Nothing but a number should be written: the count of lines below that contain "could".

Dataset extract: Begin

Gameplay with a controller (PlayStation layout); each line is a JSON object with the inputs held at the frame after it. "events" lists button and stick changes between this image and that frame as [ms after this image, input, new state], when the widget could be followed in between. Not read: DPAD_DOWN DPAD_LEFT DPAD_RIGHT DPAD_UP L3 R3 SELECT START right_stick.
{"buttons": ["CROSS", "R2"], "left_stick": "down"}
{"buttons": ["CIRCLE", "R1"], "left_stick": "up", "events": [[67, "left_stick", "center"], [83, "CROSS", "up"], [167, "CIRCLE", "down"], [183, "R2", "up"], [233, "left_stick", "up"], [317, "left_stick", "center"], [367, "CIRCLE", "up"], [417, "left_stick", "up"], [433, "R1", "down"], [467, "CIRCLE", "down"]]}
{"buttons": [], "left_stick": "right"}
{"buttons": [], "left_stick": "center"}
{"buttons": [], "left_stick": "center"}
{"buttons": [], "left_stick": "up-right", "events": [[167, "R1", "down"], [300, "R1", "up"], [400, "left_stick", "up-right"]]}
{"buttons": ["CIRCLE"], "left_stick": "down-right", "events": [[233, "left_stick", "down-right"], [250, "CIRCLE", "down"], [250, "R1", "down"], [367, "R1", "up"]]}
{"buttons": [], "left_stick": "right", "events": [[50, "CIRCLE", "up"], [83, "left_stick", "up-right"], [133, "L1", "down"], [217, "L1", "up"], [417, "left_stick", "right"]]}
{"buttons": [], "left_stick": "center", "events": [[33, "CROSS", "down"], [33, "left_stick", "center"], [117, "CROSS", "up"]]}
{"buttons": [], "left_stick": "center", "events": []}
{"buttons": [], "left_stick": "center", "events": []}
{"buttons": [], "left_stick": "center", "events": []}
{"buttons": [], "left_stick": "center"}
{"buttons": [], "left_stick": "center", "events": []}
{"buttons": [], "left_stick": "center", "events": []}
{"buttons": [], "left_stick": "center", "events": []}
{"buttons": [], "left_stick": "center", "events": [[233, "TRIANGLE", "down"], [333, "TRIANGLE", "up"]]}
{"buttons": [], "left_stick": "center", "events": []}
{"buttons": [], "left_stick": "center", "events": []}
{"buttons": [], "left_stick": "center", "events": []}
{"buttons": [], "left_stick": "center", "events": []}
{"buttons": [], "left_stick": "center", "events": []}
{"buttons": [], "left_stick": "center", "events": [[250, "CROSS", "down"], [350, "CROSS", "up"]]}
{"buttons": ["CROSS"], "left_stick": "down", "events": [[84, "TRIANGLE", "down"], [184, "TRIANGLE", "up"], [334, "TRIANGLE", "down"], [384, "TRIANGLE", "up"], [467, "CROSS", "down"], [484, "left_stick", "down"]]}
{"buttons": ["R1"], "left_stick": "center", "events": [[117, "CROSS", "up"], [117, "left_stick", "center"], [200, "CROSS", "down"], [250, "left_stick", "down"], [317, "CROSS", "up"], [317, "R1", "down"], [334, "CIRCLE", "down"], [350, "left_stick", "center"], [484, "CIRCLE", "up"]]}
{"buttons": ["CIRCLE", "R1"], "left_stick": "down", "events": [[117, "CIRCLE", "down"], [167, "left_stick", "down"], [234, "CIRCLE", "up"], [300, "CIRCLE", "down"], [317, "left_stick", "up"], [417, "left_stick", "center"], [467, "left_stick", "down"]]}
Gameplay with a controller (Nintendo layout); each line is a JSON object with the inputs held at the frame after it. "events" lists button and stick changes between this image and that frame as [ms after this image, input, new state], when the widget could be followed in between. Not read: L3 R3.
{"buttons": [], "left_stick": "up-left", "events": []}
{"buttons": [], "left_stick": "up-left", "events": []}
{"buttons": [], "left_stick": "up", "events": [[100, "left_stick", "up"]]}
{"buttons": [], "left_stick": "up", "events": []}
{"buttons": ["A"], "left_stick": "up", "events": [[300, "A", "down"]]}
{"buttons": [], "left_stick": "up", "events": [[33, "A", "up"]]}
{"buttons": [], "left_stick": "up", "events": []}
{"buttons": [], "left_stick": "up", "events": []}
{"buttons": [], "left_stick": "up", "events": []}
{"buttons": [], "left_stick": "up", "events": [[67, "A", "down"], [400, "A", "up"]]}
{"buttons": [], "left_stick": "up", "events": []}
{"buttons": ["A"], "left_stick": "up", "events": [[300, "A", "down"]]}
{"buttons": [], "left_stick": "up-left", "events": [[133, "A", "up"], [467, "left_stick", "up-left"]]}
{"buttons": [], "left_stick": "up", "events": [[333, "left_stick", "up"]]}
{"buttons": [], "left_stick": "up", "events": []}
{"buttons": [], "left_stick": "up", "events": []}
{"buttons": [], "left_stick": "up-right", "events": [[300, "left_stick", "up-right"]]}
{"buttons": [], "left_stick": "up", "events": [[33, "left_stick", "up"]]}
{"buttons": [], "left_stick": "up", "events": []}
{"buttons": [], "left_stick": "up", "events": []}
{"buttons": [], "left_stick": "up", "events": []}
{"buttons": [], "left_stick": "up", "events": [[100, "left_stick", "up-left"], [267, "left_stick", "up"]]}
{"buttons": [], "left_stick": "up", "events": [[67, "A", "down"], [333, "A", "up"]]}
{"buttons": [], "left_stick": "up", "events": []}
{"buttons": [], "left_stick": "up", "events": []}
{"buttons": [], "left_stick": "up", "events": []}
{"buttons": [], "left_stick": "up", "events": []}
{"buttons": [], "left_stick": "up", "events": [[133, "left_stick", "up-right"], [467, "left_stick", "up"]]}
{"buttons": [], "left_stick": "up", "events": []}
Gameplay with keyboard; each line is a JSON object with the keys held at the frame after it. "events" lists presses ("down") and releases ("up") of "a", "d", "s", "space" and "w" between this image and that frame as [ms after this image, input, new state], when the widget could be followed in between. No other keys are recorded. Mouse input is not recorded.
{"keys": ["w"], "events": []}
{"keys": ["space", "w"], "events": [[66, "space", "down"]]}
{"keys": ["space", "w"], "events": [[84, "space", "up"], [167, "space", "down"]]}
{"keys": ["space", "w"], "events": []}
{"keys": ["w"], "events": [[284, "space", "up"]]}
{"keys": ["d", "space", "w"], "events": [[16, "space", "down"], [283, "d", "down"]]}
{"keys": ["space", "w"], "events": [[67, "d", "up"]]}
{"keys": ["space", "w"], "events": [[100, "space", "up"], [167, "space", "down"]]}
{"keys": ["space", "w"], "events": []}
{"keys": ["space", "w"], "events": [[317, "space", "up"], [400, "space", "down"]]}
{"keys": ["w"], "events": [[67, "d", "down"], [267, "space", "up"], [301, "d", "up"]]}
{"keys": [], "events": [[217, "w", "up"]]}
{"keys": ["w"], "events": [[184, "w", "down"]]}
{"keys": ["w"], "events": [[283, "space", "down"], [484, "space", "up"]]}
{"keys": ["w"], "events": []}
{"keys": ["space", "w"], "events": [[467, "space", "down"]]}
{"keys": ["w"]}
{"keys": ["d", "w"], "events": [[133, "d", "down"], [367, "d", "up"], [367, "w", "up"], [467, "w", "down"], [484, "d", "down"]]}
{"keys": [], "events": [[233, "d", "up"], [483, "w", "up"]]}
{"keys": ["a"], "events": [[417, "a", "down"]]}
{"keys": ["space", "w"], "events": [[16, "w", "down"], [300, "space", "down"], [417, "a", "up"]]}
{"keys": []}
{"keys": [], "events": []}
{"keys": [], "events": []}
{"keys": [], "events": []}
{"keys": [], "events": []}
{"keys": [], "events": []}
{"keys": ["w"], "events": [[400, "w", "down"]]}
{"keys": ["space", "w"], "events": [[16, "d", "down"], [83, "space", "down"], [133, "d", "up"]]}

Dataset extract: End

◆ Response area
3